Özel güvenlik, kamusal tehlike
"Vali ile Veli" özel güvenlik şirketi de kurulunca... Yani, bir zamanlar dünyanın en büyük kentlerinden birinin güvenliğinden sorumlu en üst makamda oturan eski İstanbul Valisi Erol Çakır ile... Bir zamanlar vatanın güvenliğinden sorumlu Silahlı Kuvvetler'de tuğgeneralliği idrak etmiş, bu arada "derin güvenlik" meselelerine de vakıf olmuş Veli Küçük de şirket kurunca... Sektör daha bir ışıl ışıl oldu!

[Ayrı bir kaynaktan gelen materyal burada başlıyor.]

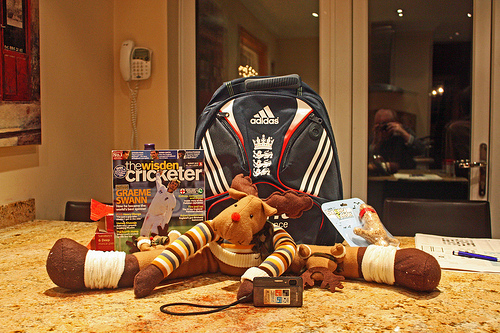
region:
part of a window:
[453, 108, 481, 133]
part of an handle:
[463, 162, 473, 180]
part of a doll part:
[229, 227, 246, 249]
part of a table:
[329, 299, 337, 311]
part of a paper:
[418, 241, 431, 258]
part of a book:
[194, 175, 214, 185]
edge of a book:
[121, 187, 131, 208]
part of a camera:
[272, 285, 279, 290]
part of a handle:
[461, 166, 473, 186]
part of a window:
[416, 130, 423, 148]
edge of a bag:
[208, 137, 218, 162]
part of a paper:
[366, 303, 377, 313]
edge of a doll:
[385, 257, 409, 293]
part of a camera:
[257, 278, 278, 310]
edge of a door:
[344, 141, 354, 160]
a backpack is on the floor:
[192, 74, 347, 251]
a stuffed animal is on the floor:
[49, 193, 438, 306]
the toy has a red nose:
[228, 212, 241, 221]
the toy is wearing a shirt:
[149, 206, 294, 284]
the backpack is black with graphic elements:
[193, 68, 341, 250]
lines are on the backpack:
[300, 131, 335, 196]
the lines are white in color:
[297, 130, 334, 199]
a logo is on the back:
[249, 103, 279, 126]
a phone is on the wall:
[118, 39, 153, 83]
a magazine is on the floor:
[111, 143, 208, 280]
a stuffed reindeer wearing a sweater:
[55, 192, 416, 301]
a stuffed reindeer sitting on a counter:
[48, 179, 428, 303]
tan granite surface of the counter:
[13, 297, 94, 331]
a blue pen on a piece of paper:
[449, 243, 498, 269]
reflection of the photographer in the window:
[359, 97, 444, 181]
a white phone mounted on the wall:
[106, 35, 168, 99]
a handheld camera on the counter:
[163, 270, 315, 320]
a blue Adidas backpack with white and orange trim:
[185, 77, 349, 255]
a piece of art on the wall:
[0, 1, 65, 176]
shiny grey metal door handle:
[456, 134, 491, 203]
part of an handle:
[464, 152, 469, 173]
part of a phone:
[129, 66, 135, 76]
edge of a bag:
[327, 134, 339, 153]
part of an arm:
[166, 258, 173, 269]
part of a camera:
[266, 270, 276, 304]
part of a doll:
[235, 209, 248, 241]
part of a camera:
[273, 290, 280, 300]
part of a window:
[371, 92, 389, 128]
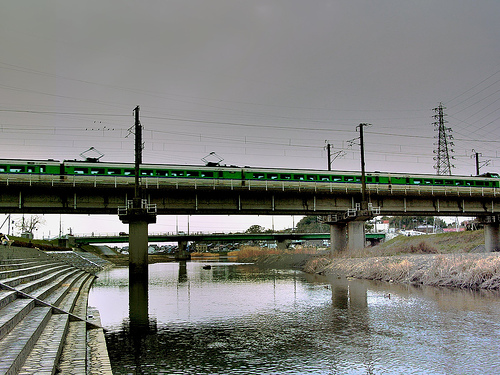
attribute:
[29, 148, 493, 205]
train — green , white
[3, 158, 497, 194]
train — green, long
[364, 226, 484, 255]
grass — some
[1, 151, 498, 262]
bridge — white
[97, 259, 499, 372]
river — calm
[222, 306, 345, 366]
water — green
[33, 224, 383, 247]
bridge — another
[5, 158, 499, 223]
bridge — another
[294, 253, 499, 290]
grass — brown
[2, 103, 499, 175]
wiring — electrical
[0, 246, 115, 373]
steps — stone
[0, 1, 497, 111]
sky — gray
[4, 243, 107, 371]
structure — concrete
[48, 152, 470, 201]
rectangular windows — green, whtie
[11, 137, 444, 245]
bridge — green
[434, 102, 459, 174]
tower — tall, gray, metal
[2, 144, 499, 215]
sky — gray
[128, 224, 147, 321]
column — concrete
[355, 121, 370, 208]
light pole — metal, black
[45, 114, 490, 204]
train — electric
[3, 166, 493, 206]
train — green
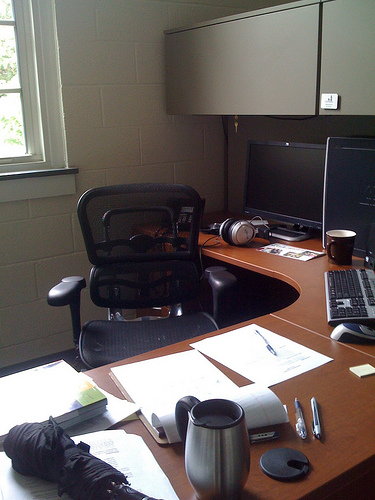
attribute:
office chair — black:
[47, 184, 239, 365]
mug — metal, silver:
[177, 397, 249, 499]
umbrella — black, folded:
[4, 418, 155, 500]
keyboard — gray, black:
[325, 267, 374, 325]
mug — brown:
[324, 228, 358, 266]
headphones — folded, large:
[220, 214, 269, 246]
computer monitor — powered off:
[243, 137, 325, 233]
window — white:
[1, 0, 64, 176]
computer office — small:
[1, 0, 374, 497]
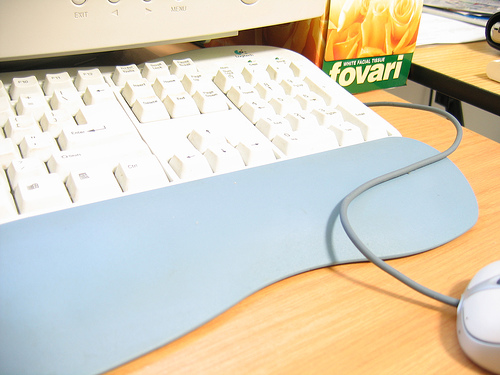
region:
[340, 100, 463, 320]
Mouse cord on a keyboard.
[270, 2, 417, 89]
Box of food next to a monitor.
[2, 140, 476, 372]
Wrist pad for a keyboard.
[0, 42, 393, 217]
White computer keyboard on table.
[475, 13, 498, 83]
Computer camera sitting on table.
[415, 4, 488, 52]
Notebook sitting on a table.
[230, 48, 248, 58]
Keyboard brand logo on the side.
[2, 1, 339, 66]
Computer monitor sitting on table.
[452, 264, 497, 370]
White computer mouse on table.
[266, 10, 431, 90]
Yellow, green, and white box of snacks.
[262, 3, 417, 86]
Box of fovari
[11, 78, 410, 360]
White slanted keyboard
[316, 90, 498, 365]
Computer mouse on a wire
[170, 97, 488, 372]
Light tan fake wood desk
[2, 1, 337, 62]
computer monitor on desk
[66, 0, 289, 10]
small buttons on computer monitor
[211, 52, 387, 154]
number pad on keyboard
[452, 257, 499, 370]
white computer mouse on desk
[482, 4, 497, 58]
black coffee mug handle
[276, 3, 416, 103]
fovari snack box is next to keyboard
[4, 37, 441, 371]
white and blue computer keyboard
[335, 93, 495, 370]
white mouse with grey cord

*** Parası olanın ve parasını verenin daha yakından ve hem özel, hem güzel korunması iyi bir şey tabii. Bir zamanlar, kamu parasıyla devletten koruma alanlar şimdi bunu kendileri üstleniyor. Lakin ortaya şöyle bir şey çıktı. Bankalar, şirketler, işyerleri, alışveriş merkezleri, siteler, hatta bazı sokaklar vesaire, "özel güvenlik" tarafından, hepsi cihazlara, aramalara birer "potansiyel suçlu" olarak girip masumiyet ispatlayarak kurtulan vatandaşlara karşı korunuyor. Ama sıradan, olağan, mütevazı, kendi halinde, kendi bütçesinde vatandaşın kendi özel ordusunu kurma imkanı yok. O tam tersine, bu özel kuvvetler tarafından "potansiyel düşman" muamelesiyle üstü başı (yeni yasa bu "polis yetkisi"ni de veriyor), çantası, torbası, cepleri, paçaları, arabası, bagajı aranan, "olağan şüpheli." Evet, "özel ordu." 200 bin kişilik bir muvazzaf mevcuttan söz ediliyor. Yeni yasayla birlikte, güvenlik elemanının eğitim düzeyi yükselecek ama ordu mevcudu da büyüyecek. Eski polis, eski asker, askerliğini yapmış lise mezunu ve benzerleri için geniş bir silahlı, külahlı sektör. Şurayı burayı şuna buna karşı korusun diye, ellerine 300-350 milyon lira tutuşturulan, ama kelle başına şirketlerine en az 1 milyar lira kazandıran neferlerden kurulu bir lejyon ordusu.
*** O kadar korkmalı mı, bilmiyorum ama, CHP İzmir Milletvekili Hakkı Ülkü, endişeli mesela: "Özel güvenlik şirketleri; çetelere, çapulcu ordularına, mafya örgütlerine, korku imparatorluklarına dönüşebilir" diyor. Belki tam öyle olmaz. Belki tersi olur. Yani, kimi yerde, kimi zaman, kimi çeteler, çapulcu orduları, mafya örgütleri, korku imparatorlukları "özel güvenlik şirketi" haline gelebilir. Belki gelmez. Ama bu tür şirketlerin mantar gibi bittiği ABD, İngiltere, Güney Afrika, İsrail gibi ülkeler, dünyanın her karışık köşesine de uzanan bu faaliyetler yüzünden, ciddi bir "paralı asker" tartışmasına muhataplar. Çünkü iş, özel darbelere, özel sorgulara, özel işkencelere, özel suikastlara, özel provokasyonlara, kamusal güvensizliğe ve kamusal tehlikeye kadar uzanıyor.
*** Ama işin asıl özü şu: Geleneksel olarak bir kamu görevi ve hizmeti olan herhangi bir şey, bu arada "güvenlik" özelleşmeye başladığı zaman, bu öncelikle toplumdaki varlıklı ve güçlülerin, sadece suçlulara karşı değil, sıradan insanlara karşı da "silahlı üstünlük" sağlamasıdır. Bir kamu güvenlik görevlisi gibi grev hakkı bile olmadan, çoğu üç paraya cepheye (kapıya, bacaya) sürülen özel güvenlikçiler eliyle, kamuya karşı özel bir savunma hattı kurulmasıdır! "Herkes başının çaresine baksın" yabaniliğinin, bir azınlığı, çoğunluk karşısında daha da güçlü kılmasıdır.